[[ Data section, beginning ]]

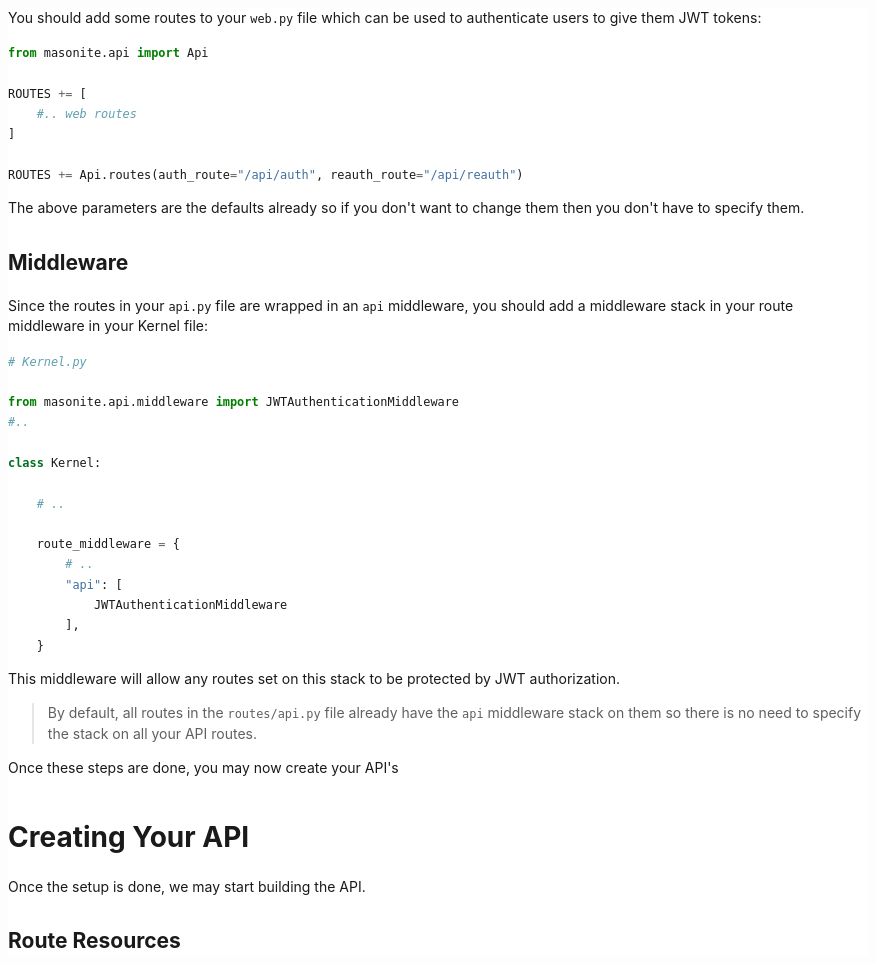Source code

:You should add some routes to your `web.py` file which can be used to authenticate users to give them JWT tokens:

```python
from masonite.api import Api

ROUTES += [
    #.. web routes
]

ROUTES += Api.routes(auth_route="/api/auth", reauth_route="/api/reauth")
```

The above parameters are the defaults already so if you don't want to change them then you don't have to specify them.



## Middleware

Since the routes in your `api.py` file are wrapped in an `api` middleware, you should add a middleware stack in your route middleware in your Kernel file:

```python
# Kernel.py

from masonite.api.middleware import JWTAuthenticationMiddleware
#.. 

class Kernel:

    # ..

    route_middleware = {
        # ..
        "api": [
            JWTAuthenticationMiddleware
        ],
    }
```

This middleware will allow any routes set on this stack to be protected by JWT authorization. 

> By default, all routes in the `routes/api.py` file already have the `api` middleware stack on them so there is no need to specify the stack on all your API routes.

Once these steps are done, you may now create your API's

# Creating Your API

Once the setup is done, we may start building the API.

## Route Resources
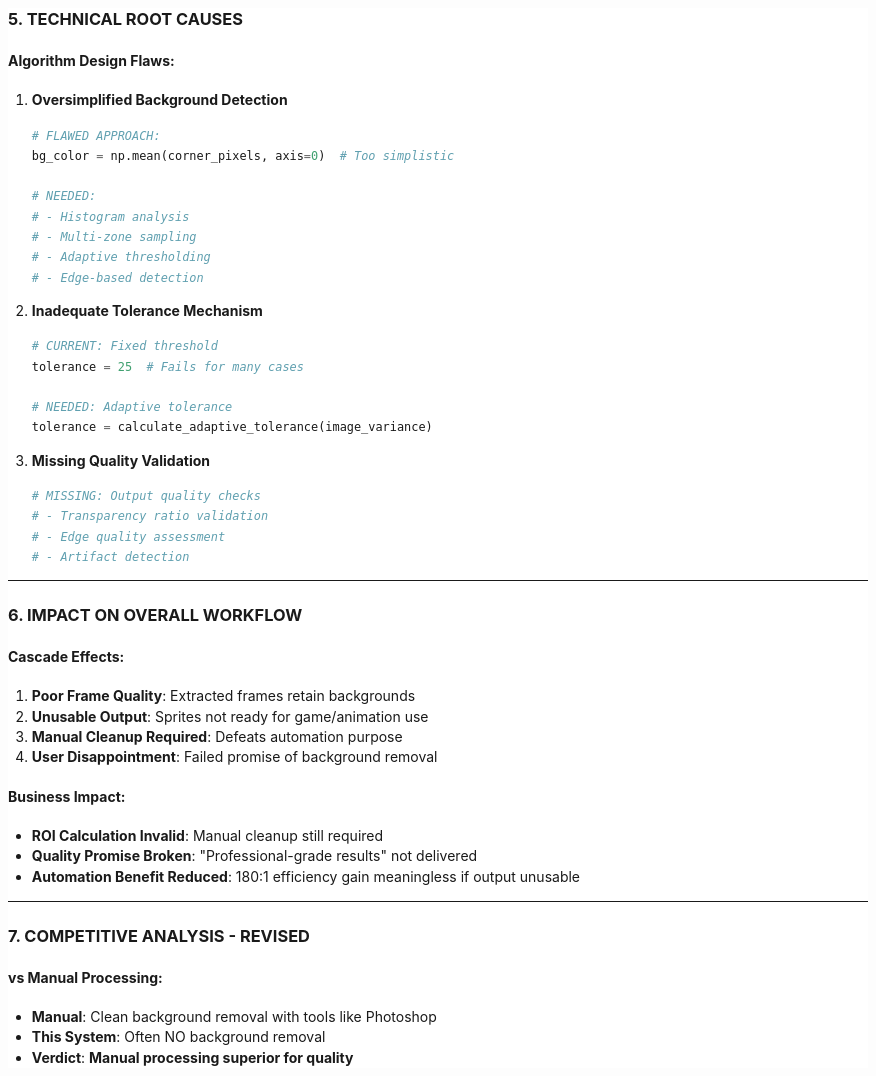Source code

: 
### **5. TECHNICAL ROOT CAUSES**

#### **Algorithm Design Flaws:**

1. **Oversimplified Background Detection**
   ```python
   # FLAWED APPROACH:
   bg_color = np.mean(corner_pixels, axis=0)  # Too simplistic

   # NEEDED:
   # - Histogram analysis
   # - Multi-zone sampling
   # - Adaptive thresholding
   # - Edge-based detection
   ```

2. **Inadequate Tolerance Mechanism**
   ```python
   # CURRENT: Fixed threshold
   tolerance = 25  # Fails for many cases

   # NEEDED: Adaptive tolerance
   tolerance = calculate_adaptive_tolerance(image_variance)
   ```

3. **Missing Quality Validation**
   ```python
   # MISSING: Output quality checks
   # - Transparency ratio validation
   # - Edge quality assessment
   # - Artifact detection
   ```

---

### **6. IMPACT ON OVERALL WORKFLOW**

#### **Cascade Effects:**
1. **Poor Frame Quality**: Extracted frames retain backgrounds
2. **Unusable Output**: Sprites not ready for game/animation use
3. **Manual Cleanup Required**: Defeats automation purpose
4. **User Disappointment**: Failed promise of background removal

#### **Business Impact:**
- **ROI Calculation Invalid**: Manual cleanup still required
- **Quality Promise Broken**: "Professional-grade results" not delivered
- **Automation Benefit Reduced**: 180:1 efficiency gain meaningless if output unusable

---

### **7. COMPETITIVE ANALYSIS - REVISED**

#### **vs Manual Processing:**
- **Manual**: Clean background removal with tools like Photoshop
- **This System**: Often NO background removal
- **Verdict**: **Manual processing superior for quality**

[[ Data section, end ]]

Exercise instructions: The data above holds the lines to copy: start at the one with "Once these steps", stop at the one with "3. **Manual Cleanup", include both, copy them exactly without pictures, and copy nothing else.

Task output:
Once these steps are done, you may now create your API's

# Creating Your API

Once the setup is done, we may start building the API.

## Route Resources
Source code

: 
### **5. TECHNICAL ROOT CAUSES**

#### **Algorithm Design Flaws:**

1. **Oversimplified Background Detection**
   ```python
   # FLAWED APPROACH:
   bg_color = np.mean(corner_pixels, axis=0)  # Too simplistic

   # NEEDED:
   # - Histogram analysis
   # - Multi-zone sampling
   # - Adaptive thresholding
   # - Edge-based detection
   ```

2. **Inadequate Tolerance Mechanism**
   ```python
   # CURRENT: Fixed threshold
   tolerance = 25  # Fails for many cases

   # NEEDED: Adaptive tolerance
   tolerance = calculate_adaptive_tolerance(image_variance)
   ```

3. **Missing Quality Validation**
   ```python
   # MISSING: Output quality checks
   # - Transparency ratio validation
   # - Edge quality assessment
   # - Artifact detection
   ```

---

### **6. IMPACT ON OVERALL WORKFLOW**

#### **Cascade Effects:**
1. **Poor Frame Quality**: Extracted frames retain backgrounds
2. **Unusable Output**: Sprites not ready for game/animation use
3. **Manual Cleanup Required**: Defeats automation purpose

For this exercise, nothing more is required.